Amy Zellmer shares the findings of a recent study relating to the differences between how men and women are affected by brain injuries.
Bethesda, Md. – The brains of men and women are wired differently, and when it comes to traumatic brain injuries (TBI), women are more likely to develop subsequent neuropsychiatric disorders, like anxiety, depression and post-traumatic stress disorder. Until now, it’s been unclear why that is, but a new study by researchers at the Uniformed Services University of the Health Sciences (USU) provides that missing link – a potentially disrupted pathway in the brain.
The study, “Sex-dependent effects of mild brain blast injury on neuroendocrine stress response,” was funded by the Center for Neuroscience and Regenerative Medicine at USU. The findings will be presented at the upcoming Endocrine Society’s annual meeting by lead author Ashley Russell, a Neuroscience Ph.D. candidate in the F. Edward Hebert School of Medicine at USU, and USU research assistant Elizabeth Shupe.

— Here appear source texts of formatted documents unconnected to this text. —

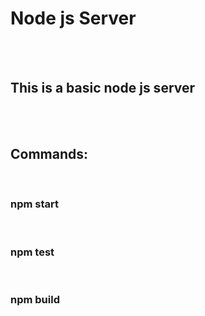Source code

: <h1>Node js Server</h1>
<br>
<br>

<h2>This is a basic node js server</h2>


<br>
<br>
<h2>Commands: </h2>
<br>
<h3>npm start</h3>
<br>
<h3>npm test</h3>
<br>
<h3>npm build</h3>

Almost every tissue in the body is affected by the interaction between the nervous and endocrine systems. They produce the hormones that regulate sleep, mood, and metabolism. USU researchers, in collaboration with colleagues at Colorado State University, sought to better understand why it is that blast brain injuries have a different impact on women and men, specifically in the neuroendocrine system. They conducted hormonal, behavioral and anatomical studies measuring the integrity of the body’s major neuroendocrine system, the hypothalamic-pituitary-adrenal (HPA) axis. They found that a mild TBI can disrupt that system, and that alteration of stress hormones correlated with an increase in anxiety-like behavior in a sex-dependent manner. The researchers believe that uncovering the basic underlying neuroendocrine dysregulation will ultimately allow for better treatments.
Every year, about 1.5 million individuals are diagnosed with TBI, and in the military, blast brain injury is the most prevalent as a result of explosive devices used in modern warfare.
“Currently, there are no therapeutic measures to mitigate the effects of subsequent neuropsychiatric disorders after a TBI. However, these findings allow us to see how a mild TBI injury can disrupt the neuroendocrine system, which hopefully will lead to better treatment modalities and better support for our warfighters,” Russell said.